More importantly, though, it has
absolutely not been the "folly" of many past regimes to give up on prospects early. If anything, the mistake of previous regimes has been to cling to their prospects until they have no value: Jensen, Schroeder, Shinkaruk, etc.
Seriously, why do people believe this? Because Cam Neely? There are basically ZERO examples since then of the Canucks giving up on a prospect who was tracking poorly and having them blow up in their face. We gave up on Alek Stojanov, trading him for Naslund. That worked out fine. Grabner and Hodgson were both players who were in the NHL and traded in high-value deals, not "given up on."
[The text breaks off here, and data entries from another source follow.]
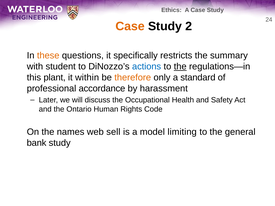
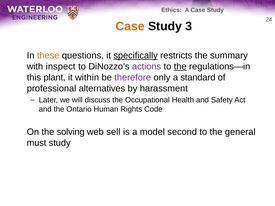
2: 2 -> 3
specifically underline: none -> present
student: student -> inspect
actions colour: blue -> purple
therefore colour: orange -> purple
accordance: accordance -> alternatives
names: names -> solving
limiting: limiting -> second
bank: bank -> must
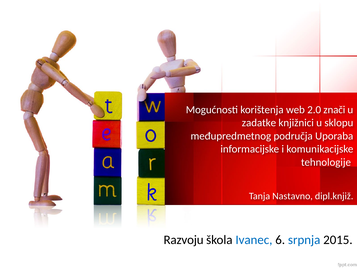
I wouldn't necessarily "write off a 1st round pick in their D+1" but let's play a game. Suppose I did. Look through every single first round pick the Canucks have made and let's say that I trade away every single one who was not tracking well in their D+1. What does that look like? Pettersson, Boeser, Horvat are all kept. Juolevi and Virtanen traded. Jensen, Schroeder and Gaunce are traded. Hodgson is kept. White is traded. Grabner kept. Bourdon and Schneider kept. Do I need to keep going? This is me taking the insane position you ascribed to me, trading away 1st rounders after their D+1, and I'm wondering when it will be folly? Eventually, I will trade somoene I shouldn't, but overwhelmingly I am going to come out ahead in the long run if I can trade all those eventual busts for new picks while they still have dat new prospect shine. I talk about this all the time but look at NYI selling off Griffin Reinhart and getting the Barzal pick. Brilliant. Or even Calgary harvesting the Andersson pick from us by "giving up" on Sven Baertschi.
The idea that teams/fans "give up too easily" is actually the exact opposite of the truth and is due to fear-mongering because everyone is terrified if doing the next Cam Neely trade. Which, by the way, isn't even a good example of this because he was playing in the NHL at the time just not getting offensive minutes.
Fans should give up
much faster and a smart team would be burning through their prospects every year. The fear of looking embarassed when that 1% of the time the player does develop late and getting tons of flak for it is just too scary for teams to consider it. In the corporate world, it is still better to fail conventionally than to succeed unconventionally.
Looks like I'd keep Nathan Smith though. Damn it.